| Description of the task |
Transcribe each entry exactly, without pictures.

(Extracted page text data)
= Beginning of Section =

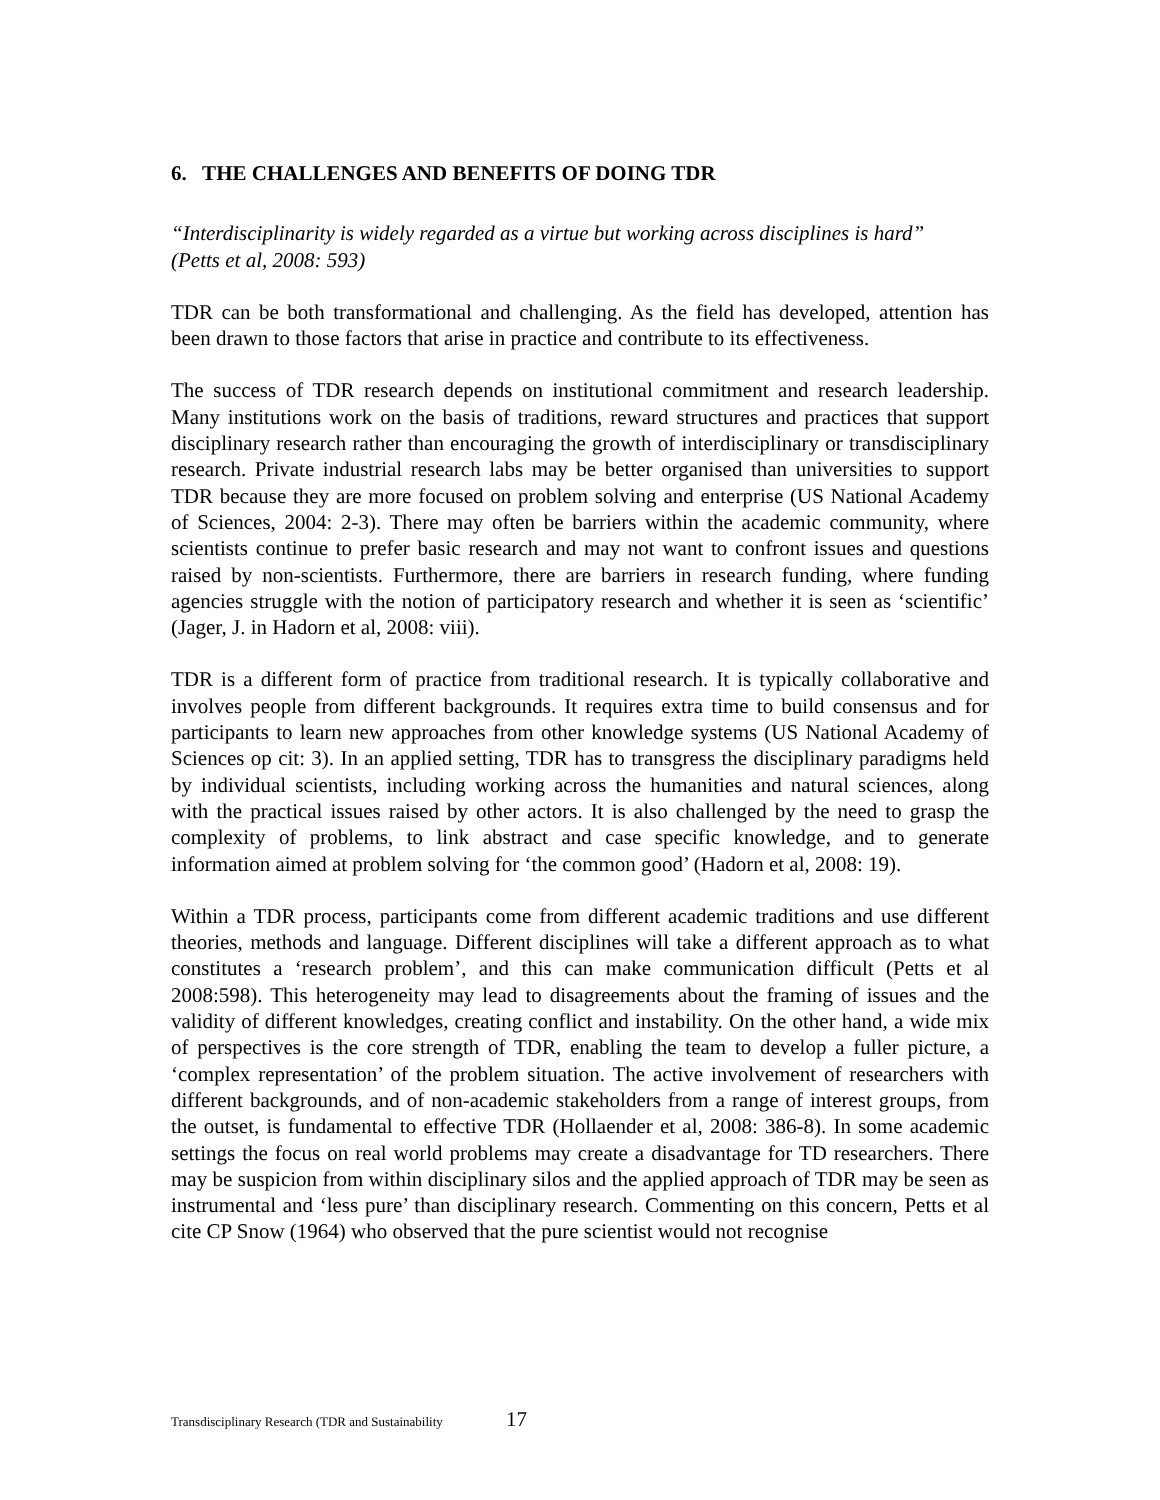6. THE CHALLENGES AND BENEFITS OF DOING TDR
“Interdisciplinarity is widely regarded as a virtue but working across disciplines is hard”
(Petts et al, 2008: 593)
TDR can be both transformational and challenging. As the field has developed, attention has been drawn to those factors that arise in practice and contribute to its effectiveness.
The success of TDR research depends on institutional commitment and research leadership. Many institutions work on the basis of traditions, reward structures and practices that support disciplinary research rather than encouraging the growth of interdisciplinary or transdisciplinary research. Private industrial research labs may be better organised than universities to support TDR because they are more focused on problem solving and enterprise (US National Academy of Sciences, 2004: 2-3). There may often be barriers within the academic community, where scientists continue to prefer basic research and may not want to confront issues and questions raised by non-scientists. Furthermore, there are barriers in research funding, where funding agencies struggle with the notion of participatory research and whether it is seen as ‘scientific’ (Jager, J. in Hadorn et al, 2008: viii).
TDR is a different form of practice from traditional research. It is typically collaborative and involves people from different backgrounds. It requires extra time to build consensus and for participants to learn new approaches from other knowledge systems (US National Academy of Sciences op cit: 3). In an applied setting, TDR has to transgress the disciplinary paradigms held by individual scientists, including working across the humanities and natural sciences, along with the practical issues raised by other actors. It is also challenged by the need to grasp the complexity of problems, to link abstract and case specific knowledge, and to generate information aimed at problem solving for ‘the common good’ (Hadorn et al, 2008: 19).
Within a TDR process, participants come from different academic traditions and use different theories, methods and language. Different disciplines will take a different approach as to what constitutes a ‘research problem’, and this can make communication difficult (Petts et al 2008:598). This heterogeneity may lead to disagreements about the framing of issues and the validity of different knowledges, creating conflict and instability. On the other hand, a wide mix of perspectives is the core strength of TDR, enabling the team to develop a fuller picture, a ‘complex representation’ of the problem situation. The active involvement of researchers with different backgrounds, and of non-academic stakeholders from a range of interest groups, from the outset, is fundamental to effective TDR (Hollaender et al, 2008: 386-8). In some academic settings the focus on real world problems may create a disadvantage for TD researchers. There may be suspicion from within disciplinary silos and the applied approach of TDR may be seen as instrumental and ‘less pure’ than disciplinary research. Commenting on this concern, Petts et al cite CP Snow (1964) who observed that the pure scientist would not recognise
Transdisciplinary Research (TDR and Sustainability 17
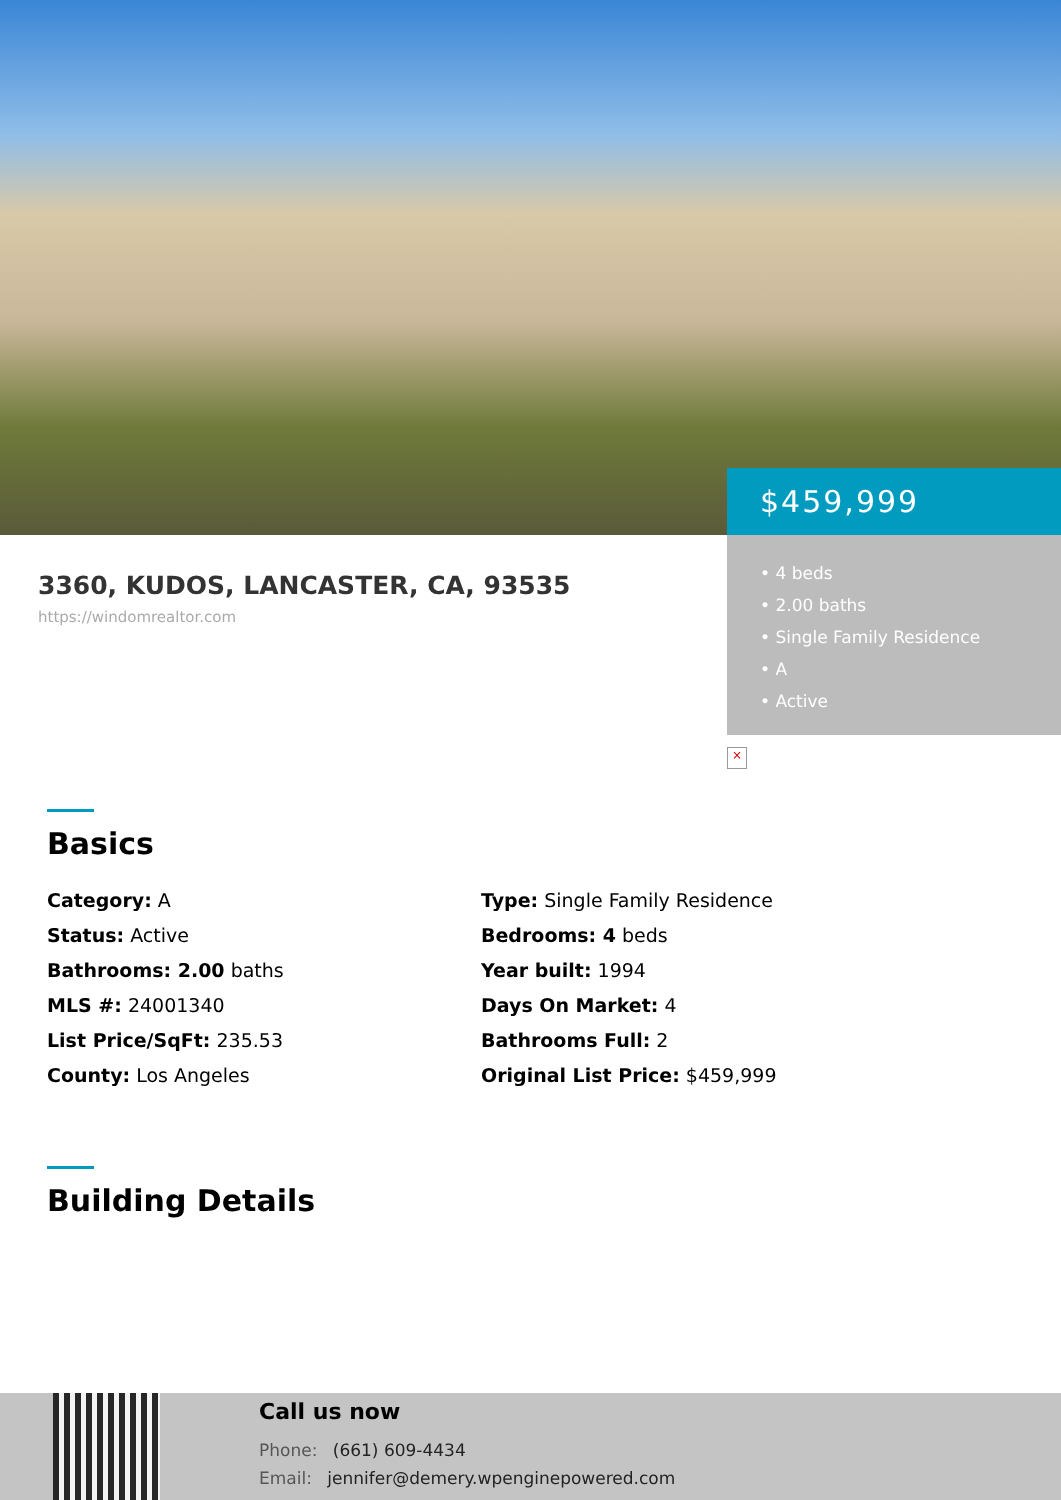$459,999
• 4 beds
• 2.00 baths
• Single Family Residence
• A
• Active
×
3360, KUDOS, LANCASTER, CA, 93535
https://windomrealtor.com
Basics
Category: A
Type: Single Family Residence
Status: Active
Bedrooms: 4 beds
Bathrooms: 2.00 baths
Year built: 1994
MLS #: 24001340
Days On Market: 4
List Price/SqFt: 235.53
Bathrooms Full: 2
County: Los Angeles
Original List Price: $459,999
Building Details
Call us now
Phone: (661) 609-4434
Email: jennifer@demery.wpenginepowered.com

= End of Section =

| Answer |
6. THE CHALLENGES AND BENEFITS OF DOING TDR
“Interdisciplinarity is widely regarded as a virtue but working across disciplines is hard”
(Petts et al, 2008: 593)
TDR can be both transformational and challenging. As the field has developed, attention has been drawn to those factors that arise in practice and contribute to its effectiveness.
The success of TDR research depends on institutional commitment and research leadership. Many institutions work on the basis of traditions, reward structures and practices that support disciplinary research rather than encouraging the growth of interdisciplinary or transdisciplinary research. Private industrial research labs may be better organised than universities to support TDR because they are more focused on problem solving and enterprise (US National Academy of Sciences, 2004: 2-3). There may often be barriers within the academic community, where scientists continue to prefer basic research and may not want to confront issues and questions raised by non-scientists. Furthermore, there are barriers in research funding, where funding agencies struggle with the notion of participatory research and whether it is seen as ‘scientific’ (Jager, J. in Hadorn et al, 2008: viii).
TDR is a different form of practice from traditional research. It is typically collaborative and involves people from different backgrounds. It requires extra time to build consensus and for participants to learn new approaches from other knowledge systems (US National Academy of Sciences op cit: 3). In an applied setting, TDR has to transgress the disciplinary paradigms held by individual scientists, including working across the humanities and natural sciences, along with the practical issues raised by other actors. It is also challenged by the need to grasp the complexity of problems, to link abstract and case specific knowledge, and to generate information aimed at problem solving for ‘the common good’ (Hadorn et al, 2008: 19).
Within a TDR process, participants come from different academic traditions and use different theories, methods and language. Different disciplines will take a different approach as to what constitutes a ‘research problem’, and this can make communication difficult (Petts et al 2008:598). This heterogeneity may lead to disagreements about the framing of issues and the validity of different knowledges, creating conflict and instability. On the other hand, a wide mix of perspectives is the core strength of TDR, enabling the team to develop a fuller picture, a ‘complex representation’ of the problem situation. The active involvement of researchers with different backgrounds, and of non-academic stakeholders from a range of interest groups, from the outset, is fundamental to effective TDR (Hollaender et al, 2008: 386-8). In some academic settings the focus on real world problems may create a disadvantage for TD researchers. There may be suspicion from within disciplinary silos and the applied approach of TDR may be seen as instrumental and ‘less pure’ than disciplinary research. Commenting on this concern, Petts et al cite CP Snow (1964) who observed that the pure scientist would not recognise
Transdisciplinary Research (TDR and Sustainability 17
$459,999
• 4 beds
• 2.00 baths
• Single Family Residence
• A
• Active
×
3360, KUDOS, LANCASTER, CA, 93535
https://windomrealtor.com
Basics
Category: A
Type: Single Family Residence
Status: Active
Bedrooms: 4 beds
Bathrooms: 2.00 baths
Year built: 1994
MLS #: 24001340
Days On Market: 4
List Price/SqFt: 235.53
Bathrooms Full: 2
County: Los Angeles
Original List Price: $459,999
Building Details
Call us now
Phone: (661) 609-4434
Email: jennifer@demery.wpenginepowered.com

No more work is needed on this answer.